01:02 - Source: CNN
He wants to create a whites-only version of America

Editor’s Note: A CNN Special Report “State of Hate: The Explosion of White Supremacy,” hosted by Fareed Zakaria, airs Sunday, June 30, at 8 p.m. ET. Fareed Zakaria is the host of CNN’s “Fareed Zakaria GPS.” He is also a columnist for The Washington Post and the author of “In Defense of a Liberal Education” and “The Post-American World.” The opinions expressed in this commentary are his own. View more opinion articles on CNN.

CNN  — 

If there is a great American novel, one that is thought to define the American sensibility, it is probably “The Great Gatsby,” F. Scott Fitzgerald’s masterpiece. In its opening pages, one of the characters, Tom Buchanan, talks about “a fine book” titled “The Rise of the Colored Empires,” by a man named Goddard.

“The idea,” Tom explains, “is if we don’t look out the white race will be – will be utterly submerged. It’s all scientific stuff; it’s been proved.”

Fitzgerald might not have been endorsing these sentiments in the novel. The character who mouths them, Tom Buchanan, is one of the least admirable ones, representing a certain kind of unthinking, vulgar rich man. And yet, in 1921, a few years before he wrote the “Great Gatsby,” Fitzgerald wrote a letter to the legendary literary critic, Edmund Wilson, explaining his own views.

“The negroid streak creeps northward to defile the Nordic race,” he wrote. “Raise the bars of immigration and permit only Scandinavians, Teutons, Anglo-Saxons and Celts to enter. France made me sick … I think it’s a shame that England and America didn’t let Germany conquer Europe. It’s the only thing that would have saved the fleet of tottering old wrecks.”

Now Fitzgerald seems aware that his views, even then, were not politically correct. He adds in the letter, “My reactions were all philistine, anti-socialistic, provincial and racially snobbish.” But he persisted in his view of racial hierarchy: “We are as far above the modern Frenchman as he is above the Negro.”

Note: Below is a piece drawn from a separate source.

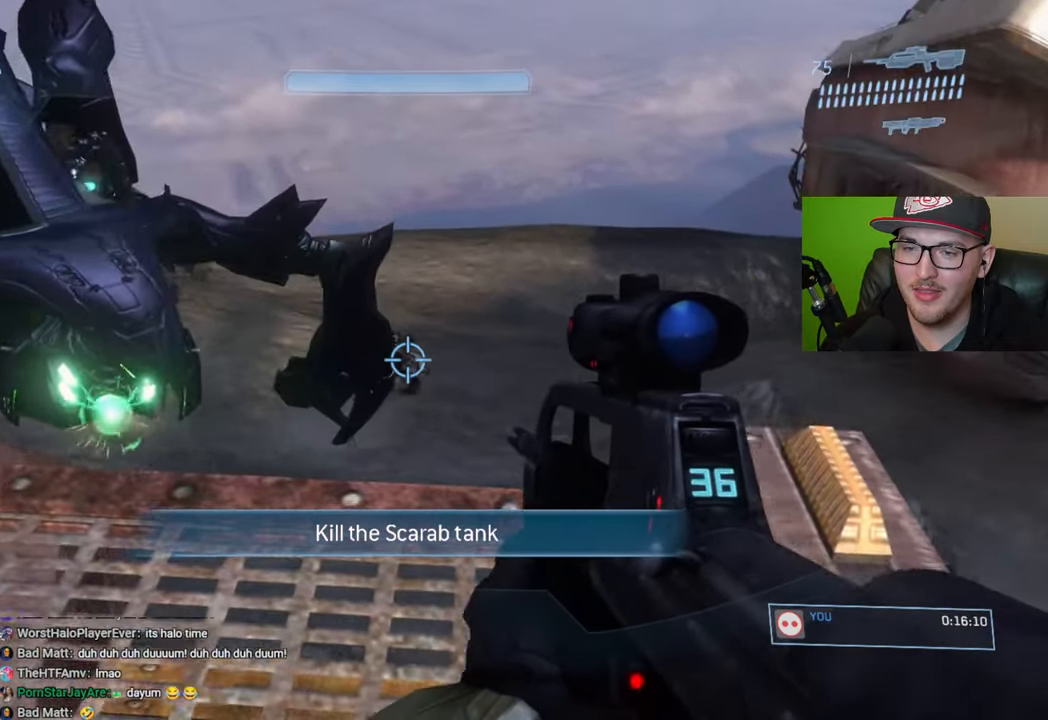
{"buttons": [], "left_stick": "center", "right_stick": "center", "events": [[67, "left_stick", "center"], [67, "right_stick", "down-left"], [233, "right_stick", "center"]]}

The reason I begin with this literary reference is to remind us all how deeply embedded is the idea of racial hierarchy in Western civilization. In fact, in some ways it is in the DNA of the modern West because, from the 16th and 17th centuries, as Europe grew richer and stronger, it began to assume that its material success must be a result of its superiority – religious or ethnic or racial.

This view, built on centuries of Western success, has taken deep root – and not just among whites. People across Asia and Africa prefer light skin to dark and spend billions on creams that promise to make them whiter. In some parts of the black community in the United States, there is a preference for lighter skin. And ironically, this all persists despite the fact that we are now living in an age where the fastest-growing economies in the world are Asian, where China and India are demonstrating powerfully that they can be as materially successful as the whitest and most Nordic people.

The fact that these views are so deep-seated, subconsciously part of the modern psyche, is perhaps why we have been unable to see the growing danger in our midst. The number of white militants has grown; they have attacked more often and with greater brutality. And yet the authorities have always seemed to be surprised and unprepared, perhaps unable to fully internalize the nature of this ideology and its violent ambitions.

It is important to understand, as America and the Western world become more mixed, multicultural and multiracial, the backlash will grow. White supremacists want to do more than just protest. They make this clear in their internal communications. And they are planning for it every day. Let’s hope we can all recognize this danger before they succeed.